[RECORDS SUPPLIED]
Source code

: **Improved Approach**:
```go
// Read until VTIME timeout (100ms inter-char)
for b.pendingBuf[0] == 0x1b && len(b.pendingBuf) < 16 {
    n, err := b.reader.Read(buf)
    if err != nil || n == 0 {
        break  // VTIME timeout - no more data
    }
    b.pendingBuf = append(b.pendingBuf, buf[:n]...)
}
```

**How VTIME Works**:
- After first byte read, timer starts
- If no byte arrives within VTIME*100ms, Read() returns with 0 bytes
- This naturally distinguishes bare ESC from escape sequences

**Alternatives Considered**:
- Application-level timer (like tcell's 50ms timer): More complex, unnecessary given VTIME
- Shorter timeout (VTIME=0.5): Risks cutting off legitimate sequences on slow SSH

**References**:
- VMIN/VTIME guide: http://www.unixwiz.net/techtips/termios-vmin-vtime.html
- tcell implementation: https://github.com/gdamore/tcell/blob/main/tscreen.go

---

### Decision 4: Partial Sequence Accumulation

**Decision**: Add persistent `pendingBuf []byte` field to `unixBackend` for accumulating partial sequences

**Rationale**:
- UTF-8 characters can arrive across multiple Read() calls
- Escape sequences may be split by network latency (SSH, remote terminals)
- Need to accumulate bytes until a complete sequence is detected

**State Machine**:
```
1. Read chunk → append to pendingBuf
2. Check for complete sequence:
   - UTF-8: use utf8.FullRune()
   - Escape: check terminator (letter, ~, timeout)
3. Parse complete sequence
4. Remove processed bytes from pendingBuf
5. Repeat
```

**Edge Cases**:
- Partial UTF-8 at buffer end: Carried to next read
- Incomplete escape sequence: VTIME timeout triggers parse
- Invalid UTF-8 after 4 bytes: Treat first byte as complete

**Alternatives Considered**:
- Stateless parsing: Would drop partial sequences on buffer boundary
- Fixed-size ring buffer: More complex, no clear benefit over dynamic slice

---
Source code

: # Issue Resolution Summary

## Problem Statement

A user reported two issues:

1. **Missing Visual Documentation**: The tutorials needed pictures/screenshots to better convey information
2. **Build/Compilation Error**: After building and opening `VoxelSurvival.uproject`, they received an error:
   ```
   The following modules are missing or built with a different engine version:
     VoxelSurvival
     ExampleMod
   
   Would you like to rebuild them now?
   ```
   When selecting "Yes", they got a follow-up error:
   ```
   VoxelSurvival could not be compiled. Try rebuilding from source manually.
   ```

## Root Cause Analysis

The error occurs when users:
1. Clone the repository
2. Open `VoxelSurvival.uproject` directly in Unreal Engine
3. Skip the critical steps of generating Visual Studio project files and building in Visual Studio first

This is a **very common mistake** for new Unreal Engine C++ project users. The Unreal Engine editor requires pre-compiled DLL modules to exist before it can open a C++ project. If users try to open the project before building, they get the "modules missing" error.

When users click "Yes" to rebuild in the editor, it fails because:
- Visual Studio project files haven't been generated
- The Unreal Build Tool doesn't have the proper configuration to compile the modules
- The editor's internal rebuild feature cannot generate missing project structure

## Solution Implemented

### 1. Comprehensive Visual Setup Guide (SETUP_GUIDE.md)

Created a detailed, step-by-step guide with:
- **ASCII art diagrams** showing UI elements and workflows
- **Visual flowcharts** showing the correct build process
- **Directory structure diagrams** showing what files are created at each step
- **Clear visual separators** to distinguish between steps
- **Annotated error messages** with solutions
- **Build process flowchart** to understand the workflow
[/RECORDS SUPPLIED]
▶ **DIRECTIONS**: The answer is each line in which the word "sequences" occurs, copied from the material above.

▶ **RESULT OF THIS TASK**:
- This naturally distinguishes bare ESC from escape sequences
- Shorter timeout (VTIME=0.5): Risks cutting off legitimate sequences on slow SSH
**Decision**: Add persistent `pendingBuf []byte` field to `unixBackend` for accumulating partial sequences
- Escape sequences may be split by network latency (SSH, remote terminals)
- Stateless parsing: Would drop partial sequences on buffer boundary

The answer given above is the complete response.